KURBAN PENGHAPUS DOSA— KRISTUS UNTUK SIFAT DOSA UMAT ALLAH (3)
Pembacaan Alkitab:
Im. 4:8-15, 19, 21, 26, 31, 35; 6:25; 16:3, 5
Sebelum kita membahas lebih banyak aspek kurban penghapus dosa, saya ingin menyampaikan perkataan lebih lanjut mengenai dosa. Dalam Perjanjian Baru, dosa adalah perkara yang dipersonifikasi. Ini bukan perkara yang kecil, melainkan perkara yang sangat penting. Di alam semesta ini ada dua sumber. Yang satu adalah Allah, dan yang lainnya adalah Iblis (SATAN), musuh, seteru Allah (kata “Satan” berarti seteru). Iblis menjadi musuh dan seteru Allah ketika dia mulai merebut kekuasaan Allah (Yes. 14). Iblis juga mencobai Tuhan Yesus berkenaan dengan kuasa (Luk. 4:5-7). Alam semesta hari ini adalah perkara perebutan kekuasaan antara Iblis dengan Allah. Seluruh dunia mengikuti Iblis dan menjadi bagian dari perebutan jahat ini. Karena itu, di bawah pengaruh Iblis, seluruh umat manusia terlibat dalam perebutan kekuasaan ini. Sebagai contoh, pegawai sebuah perusahaan berusaha untuk mendapatkan promosi. Ini adalah bagian kecil dari perebutan kekuasaan di alam semesta, perebutan yang terjadi di mana-mana.
Perebutan kekuasaan ini adalah satu dari lima butir yang keseluruhannya adalah dosa. Butir-butir ini adalah daging, dosa, Iblis, dunia, dan penguasa dunia. Penguasa dunia melambangkan perebutan kekuasaan. Setiap orang, termasuk anak kecil, ingin menjadi penguasa, pemimpin, dan hari ini, di mana-mana ada perebutan kekuasaan. Seperti yang akan kita lihat, perebutan kekuasaan ini berhubungan dengan kurban penghapus dosa.

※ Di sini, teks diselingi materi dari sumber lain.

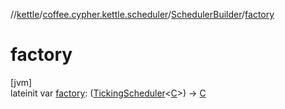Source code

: //[kettle](../../../index.md)/[coffee.cypher.kettle.scheduler](../index.md)/[SchedulerBuilder](index.md)/[factory](factory.md)

# factory

[jvm]\
lateinit var [factory](factory.md): ([TickingScheduler](../-ticking-scheduler/index.md)<[C](index.md)>) -> [C](index.md)
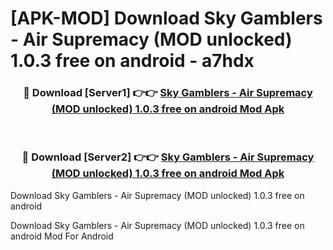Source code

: # [APK-MOD] Download Sky Gamblers - Air Supremacy (MOD unlocked) 1.0.3 free on android - a7hdx


<div align="center">
<h3>🔴 Download [Server1] 👉👉 <a href="https://apk-comot.site?title=Sky_Gamblers_-_Air_Supremacy_(MOD_unlocked)_1.0.3_free_on_android">Sky Gamblers - Air Supremacy (MOD unlocked) 1.0.3 free on android Mod Apk</a></h3><br>
<h3>🔴 Download [Server2] 👉👉 <a href="https://apk-comot.site?title=Sky_Gamblers_-_Air_Supremacy_(MOD_unlocked)_1.0.3_free_on_android">Sky Gamblers - Air Supremacy (MOD unlocked) 1.0.3 free on android Mod Apk</a></h3>
</div>



Download Sky Gamblers - Air Supremacy (MOD unlocked) 1.0.3 free on android 

Download Sky Gamblers - Air Supremacy (MOD unlocked) 1.0.3 free on android Mod For Android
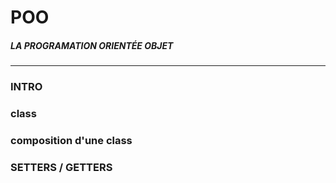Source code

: # POO
##### LA PROGRAMATION ORIENTÉE OBJET


---
### INTRO

### class

### composition d'une class

### SETTERS / GETTERS
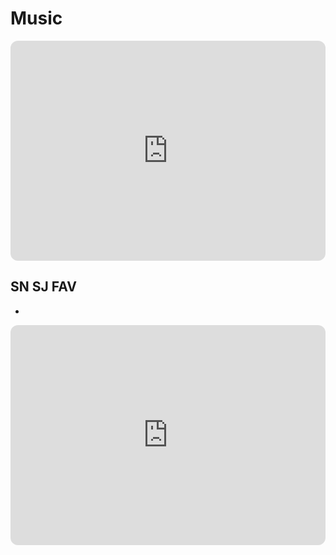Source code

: # Music
<iframe data-testid="embed-iframe" style="border-radius:12px" src="https://open.spotify.com/embed/playlist/7CzaIIijp1bYJYXqhMFgis?utm_source=generator" width="100%" height="352" frameBorder="0" allowfullscreen="" allow="autoplay; clipboard-write; encrypted-media; fullscreen; picture-in-picture" loading="lazy"></iframe>

## SN SJ FAV
- 

<iframe data-testid="embed-iframe" style="border-radius:12px" src="http://localhost:3000/" width="100%" height="352" frameBorder="0" allowfullscreen="" allow="autoplay; clipboard-write; encrypted-media; fullscreen; picture-in-picture" loading="lazy"></iframe>

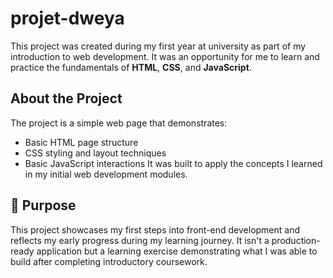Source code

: # projet-dweya

This project was created during my first year at university as part of my introduction to web development. It was an opportunity for me to learn and practice the fundamentals of **HTML**, **CSS**, and **JavaScript**.

## About the Project

The project is a simple web page that demonstrates:
- Basic HTML page structure
- CSS styling and layout techniques
- Basic JavaScript interactions
It was built to apply the concepts I learned in my initial web development modules.

## 📌 Purpose
This project showcases my first steps into front-end development and reflects my early progress during my learning journey.  It isn't a production-ready application but a learning exercise demonstrating what I was able to build after completing introductory coursework.
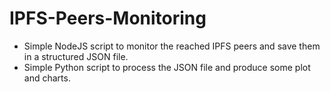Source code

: # IPFS-Peers-Monitoring
- Simple NodeJS script to monitor the reached IPFS peers and save them in a structured JSON file.
- Simple Python script to process the JSON file and produce some plot and charts.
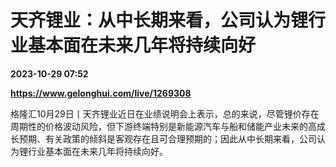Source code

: # 天齐锂业：从中长期来看，公司认为锂行业基本面在未来几年将持续向好

**2023-10-29 07:52**

**https://www.gelonghui.com/live/1269308**

格隆汇10月29日丨天齐锂业近日在业绩说明会上表示，总的来说，尽管锂价存在周期性的价格波动风险，但下游终端特别是新能源汽车与船和储能产业未来的高成长预期、有关政策的倾斜是客观存在且可合理预期的；因此从中长期来看，公司认为锂行业基本面在未来几年将持续向好。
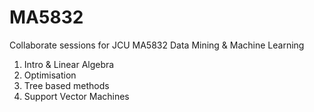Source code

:# MA5832
Collaborate sessions for JCU MA5832 Data Mining &amp; Machine Learning

1. Intro & Linear Algebra
2. Optimisation 
3. Tree based methods
4. Support Vector Machines
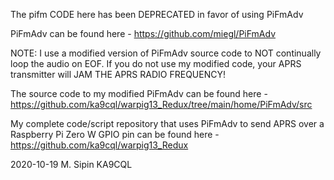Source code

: The pifm CODE here has been DEPRECATED in favor of using PiFmAdv

PiFmAdv can be found here - https://github.com/miegl/PiFmAdv

NOTE: I use a modified version of  PiFmAdv source code to NOT continually loop the audio on EOF. If you do not use my modified code, your APRS transmitter will JAM THE APRS RADIO FREQUENCY!

The source code to my modified PiFmAdv can be found here - https://github.com/ka9cql/warpig13_Redux/tree/main/home/PiFmAdv/src

My complete code/script repository that uses PiFmAdv to send APRS over a Raspberry Pi Zero W GPIO pin can be found here - https://github.com/ka9cql/warpig13_Redux

2020-10-19  M. Sipin KA9CQL
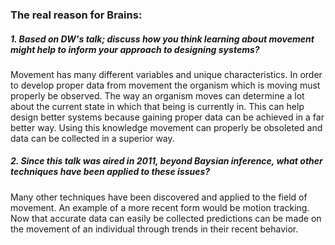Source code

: <h3>The real reason for Brains:</h3>
<h5>1.	Based on DW's talk; discuss how you think learning about movement might help to inform your approach to designing systems?</h5>
	<p>Movement has many different variables and unique characteristics. In order to develop proper data from movement the organism which is moving must properly be observed. The way an organism moves can determine a lot about the current state in which that being is currently in. This can help design better systems because gaining proper data can be achieved in a far better way. Using this knowledge movement can properly be obsoleted and data can be collected in a superior way.</p>
<h5>2.	Since this talk was aired in 2011, beyond Baysian inference, what other techniques have been applied to these issues?</h5>
	<p>Many other techniques have been discovered and applied to the field of movement. An example of a more recent form would be motion tracking. Now that accurate data can easily be collected predictions can be made on the movement of an individual through trends in their recent behavior.</p>
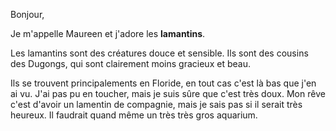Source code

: Bonjour,

Je m'appelle Maureen et j'adore les **lamantins**.

Les lamantins sont des créatures douce et sensible. Ils sont des cousins des Dugongs, qui sont clairement moins gracieux et beau. 

Ils se trouvent principalements en Floride, en tout cas c'est là bas que j'en ai vu. J'ai pas pu en toucher, mais je suis sûre que c'est très doux. Mon rêve c'est d'avoir un lamentin de compagnie, mais je sais pas si il serait très heureux. Il faudrait quand même un très très gros aquarium.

Ketika kita bertobat kepada Tuhan dan menerima Dia sebagai Juruselamat, kita diterangi dan melihat bahwa diri kita jahat dan berada di bawah penghukuman Allah. Semakin kita mengasihi Tuhan, kita semakin melihat bahwa diri sendiri jahat. Semakin orang beriman berdoa, ia semakin merasa bahwa dirinya begitu jahat. Akhirnya, kita menyadari bahwa hari ini sebagai orang Kristen yang menuntut Tuhan, kita hanyalah totalitas dosa. Kita bukan saja jahat dan berdosa, kita adalah totalitas dosa.
Jika kita melihat bahwa kita berdosa dan mengaku dosa-dosa kita, kita menemukan bahwa semakin kita mengaku dosa, semakin banyak dosa yang harus diakui. Ini adalah pengalaman saya di tahun 1935. Suatu hari, karena merasa perlu menyendiri bersama Tuhan, saya pergi ke tempat yang terpencil, berlutut, berdoa, dan mulai mengaku dosa-dosa saya. Pengakuan saya berlangsung cukup lama. Sebelumnya, saya tidak mengenal betapa berdosanya saya atau betapa banyaknya dosa saya. Saya melihat bahwa segala sesuatu yang saya lakukan sejak muda adalah berdosa, dan saya membuat pengakuan dosa yang tuntas kepada Tuhan.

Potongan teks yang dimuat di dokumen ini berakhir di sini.